M: What about the engineering and operational overhead?
H: Significantly reduced. The marketing operations team, which had previously spent a substantial fraction of its time maintaining and debugging the automation stack, now spends much less time on maintenance. They have, accordingly, been able to spend more time on the small number of automations that remain, which is one of the reasons those automations have improved.
On the cultural change
M: You said earlier that this exercise was one of the most consequential things you have done at the company. What did you mean?
H: I meant that the exercise changed the cultural default about what marketing automation is for. The previous default was: more automation is better. The new default is: each automation has to justify its existence. The new default has, in the eighteen months since we established it, prevented a lot of bad automation from being built. We have, since I started, added perhaps fifteen new automated messages — each of which has been thoughtfully designed and tested. We have, on the old default, would have added perhaps eighty in the same period.
M: What would you say to a head of growth at another company who is wondering whether to do this exercise?
H: I would say: do the inventory first. Almost everyone I have talked to about this — and I have talked to several, because the exercise is, in candour, somewhat fashionable in the heads-of-growth community at the moment — has been surprised by what the inventory revealed. The starting point is almost always worse than the team thinks. The exercise gets easier once you can see the full picture.

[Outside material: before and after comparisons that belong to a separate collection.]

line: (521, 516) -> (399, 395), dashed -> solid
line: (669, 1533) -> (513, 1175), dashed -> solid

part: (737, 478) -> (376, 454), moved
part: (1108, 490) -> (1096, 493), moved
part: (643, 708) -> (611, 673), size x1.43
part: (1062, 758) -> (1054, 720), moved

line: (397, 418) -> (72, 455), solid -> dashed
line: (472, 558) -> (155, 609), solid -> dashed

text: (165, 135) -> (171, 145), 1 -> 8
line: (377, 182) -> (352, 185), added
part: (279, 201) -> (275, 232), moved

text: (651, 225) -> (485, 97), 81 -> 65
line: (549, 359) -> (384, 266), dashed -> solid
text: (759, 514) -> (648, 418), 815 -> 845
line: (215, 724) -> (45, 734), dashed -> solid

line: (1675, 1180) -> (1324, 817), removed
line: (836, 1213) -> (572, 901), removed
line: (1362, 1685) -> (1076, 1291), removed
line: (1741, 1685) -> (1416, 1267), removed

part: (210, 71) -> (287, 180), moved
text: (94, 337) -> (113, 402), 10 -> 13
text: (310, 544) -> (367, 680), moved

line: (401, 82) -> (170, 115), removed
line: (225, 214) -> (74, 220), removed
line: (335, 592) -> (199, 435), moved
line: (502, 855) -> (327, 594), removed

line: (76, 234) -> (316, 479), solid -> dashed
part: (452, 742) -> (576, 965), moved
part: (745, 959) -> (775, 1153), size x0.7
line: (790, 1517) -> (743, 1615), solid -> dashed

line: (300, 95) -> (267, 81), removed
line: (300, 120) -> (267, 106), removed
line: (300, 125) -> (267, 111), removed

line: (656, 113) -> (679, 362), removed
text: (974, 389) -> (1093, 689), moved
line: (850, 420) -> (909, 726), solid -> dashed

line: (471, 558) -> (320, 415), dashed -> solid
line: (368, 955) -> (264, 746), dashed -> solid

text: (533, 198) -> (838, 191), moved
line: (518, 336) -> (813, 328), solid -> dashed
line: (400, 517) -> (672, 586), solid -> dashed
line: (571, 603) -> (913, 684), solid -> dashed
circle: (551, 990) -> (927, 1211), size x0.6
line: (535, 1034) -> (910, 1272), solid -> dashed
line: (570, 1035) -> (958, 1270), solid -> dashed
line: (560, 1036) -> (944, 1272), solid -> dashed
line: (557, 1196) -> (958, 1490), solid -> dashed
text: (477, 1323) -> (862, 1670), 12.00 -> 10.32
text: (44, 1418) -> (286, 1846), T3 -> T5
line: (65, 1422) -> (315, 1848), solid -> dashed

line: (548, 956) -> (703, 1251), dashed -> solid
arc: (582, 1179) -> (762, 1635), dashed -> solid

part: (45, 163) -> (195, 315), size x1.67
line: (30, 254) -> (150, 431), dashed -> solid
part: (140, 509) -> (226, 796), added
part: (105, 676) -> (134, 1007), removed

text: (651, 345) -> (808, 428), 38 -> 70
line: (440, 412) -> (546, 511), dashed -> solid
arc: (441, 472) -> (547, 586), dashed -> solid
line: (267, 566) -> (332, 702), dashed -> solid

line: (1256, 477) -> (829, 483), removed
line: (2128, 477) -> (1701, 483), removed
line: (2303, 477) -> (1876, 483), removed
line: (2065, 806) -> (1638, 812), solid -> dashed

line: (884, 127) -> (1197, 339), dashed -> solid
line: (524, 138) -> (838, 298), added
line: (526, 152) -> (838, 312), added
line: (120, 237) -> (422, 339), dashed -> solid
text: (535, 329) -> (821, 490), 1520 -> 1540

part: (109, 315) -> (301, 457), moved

I would also say: do the turn-off before the delete. We learned a lot from the fourteen-day observation window that we would not have learned if we had deleted the messages outright. The observation is essentially free. The deletion is, organisationally, much more difficult to reverse. Doing the observation first gives you the evidence you need to make the deletion confidently.
What I left thinking
I left the conversation with two main impressions. The first is that marketing automation, as it has accumulated in most mature app companies, is in substantially worse shape than the people responsible for it usually realise. The default tendency to add automations without removing them, combined with the lack of a regular maintenance practice, produces stacks that are confused, redundant, and frequently counter-productive. The simple act of auditing what is actually being sent — and turning off the messages that fail a basic justification test — is, in many companies, the highest-ROI marketing operations work that the team could be doing.
The second impression is that the cultural default H described is, in my view, the more important change. The "each automation must justify its existence" default produces a marketing operation that is smaller, more thoughtful, and more strategically valuable than the "more automation is better" default. The change in default is harder to achieve than the deletion itself; it requires sustained commitment from the head of the function. The companies that have managed it are, in our observation, in noticeably better operational health than the companies that have not.